A San Francisco startup called Gramr has blasted past its $15,000 Kickstarter goal in less than two weeks and appears likely to reach its “stretch goal” of $50,000. Before I give you any links or clues, try to guess from the name alone what Gramr makes. Language-learning flash cards? National Grammar Day T-shirts? An app that corrects your faulty subject-verb agreement?
No, no, and no. Gramr looks and sounds exactly like “grammar,” but the company has a completely different mission.
“Gratitude Changes Everything” sticker from Gramr.
Gramr calls itself a “gratitude company”; its product is thank-you cards—the paper kind that you put in a square envelope, seal with sealing wax, and mail with a postage stamp. The business model is a subscription service like BirchBox and RocksBox: every month, a new box of cards. Co-founder Matt Richardson told TechCrunch he wants to “turn the world into a more grateful place.”

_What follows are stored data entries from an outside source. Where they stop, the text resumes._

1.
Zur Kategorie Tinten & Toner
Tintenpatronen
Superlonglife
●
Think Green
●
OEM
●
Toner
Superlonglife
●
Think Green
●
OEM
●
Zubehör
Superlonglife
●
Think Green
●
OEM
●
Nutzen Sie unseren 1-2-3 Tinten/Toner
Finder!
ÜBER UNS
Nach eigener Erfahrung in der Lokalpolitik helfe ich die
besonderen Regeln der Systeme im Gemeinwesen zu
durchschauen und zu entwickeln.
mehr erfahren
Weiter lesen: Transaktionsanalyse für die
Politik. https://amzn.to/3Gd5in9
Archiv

It’s an admirable goal, and Gramr gets a few points for not choosing a copycat “box” name. But the “Gramr” name sends at least three wrong messages:
- It sounds like “grammar” (or possibly “grandma,” or like something you use to measure in grams), which means the name will be explained over and over again. The founders don’t explain how they arrived at “Gramr”—maybe the gra- comes from “gratitude”; maybe they wanted “thank-you-gram.” But neither the sound nor the spelling of “Gramr” suggests those meanings.
- Even if you were able to separate Gramr from grammar, you’d be stuck with a name that sounds rough and inelegant—think grind, grate, grapple, graft, grab, grasping. It’s the wrong sonic fit for a company and product intended to foster “a habit that makes you happier.” Gramr doesn’t sound gracious or grateful; it sounds like a chore. And it looks like a texting shortcut.

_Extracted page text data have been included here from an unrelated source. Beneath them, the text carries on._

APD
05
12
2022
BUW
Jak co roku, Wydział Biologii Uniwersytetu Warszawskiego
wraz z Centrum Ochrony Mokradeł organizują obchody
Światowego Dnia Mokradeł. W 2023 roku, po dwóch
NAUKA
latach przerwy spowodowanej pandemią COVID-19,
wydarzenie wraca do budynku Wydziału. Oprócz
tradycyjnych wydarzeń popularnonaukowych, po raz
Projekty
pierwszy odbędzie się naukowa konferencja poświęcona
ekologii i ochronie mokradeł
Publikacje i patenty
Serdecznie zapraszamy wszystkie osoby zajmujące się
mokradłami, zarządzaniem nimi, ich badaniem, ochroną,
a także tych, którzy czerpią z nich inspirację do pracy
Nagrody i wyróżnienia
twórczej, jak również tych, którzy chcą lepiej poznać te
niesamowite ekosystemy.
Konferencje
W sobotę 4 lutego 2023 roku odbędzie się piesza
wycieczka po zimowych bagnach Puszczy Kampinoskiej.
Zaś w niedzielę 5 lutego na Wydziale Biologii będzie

- That missing vowel in the suffix says “we were desperate to get a cheap dot-com domain, so we noodled with the spelling.” Flickr started the trend back in 2004; Tumblr, Frappr, Flagr, Zapr, Weekendr, Talkr, Kontactr, Blogr, BlogRovr, Resizr, Wishlistr, Grindr, and countless others followed. The trend is played out. There are smarter, more elegant ways to land a domain.
Other aspects of this fledgling brand’s verbal strategy also strike me as half-baked. For example, why is the $8 pledge level on Kickstarter called “gracias” and the $88 level “danke”? Is German ten times more meritorious than Spanish? The names of giving levels can give your overall brand a boost—take note, nonprofit organizations—but they need to follow a rational, consistent system. When Gramr suddenly abandons the foreign-language strategy in favorite of categories like “California Dreaming” and “The ‘365’ Plan,” we feel a little lost.
Don’t get me wrong: I like writing and receiving thank-you cards, and I applaud Gramr’s commitment to old media and the U.S. Postal Service. I do hope, however, that the company changes its name. (Let’s talk.) They’ll be thankful in the long run.
A square envelope! Which requires extra postage, of course. And then, there are still a few etiquette mavens out there who frown on preprinted anything. The name (misguided as it is) is not the only problem here.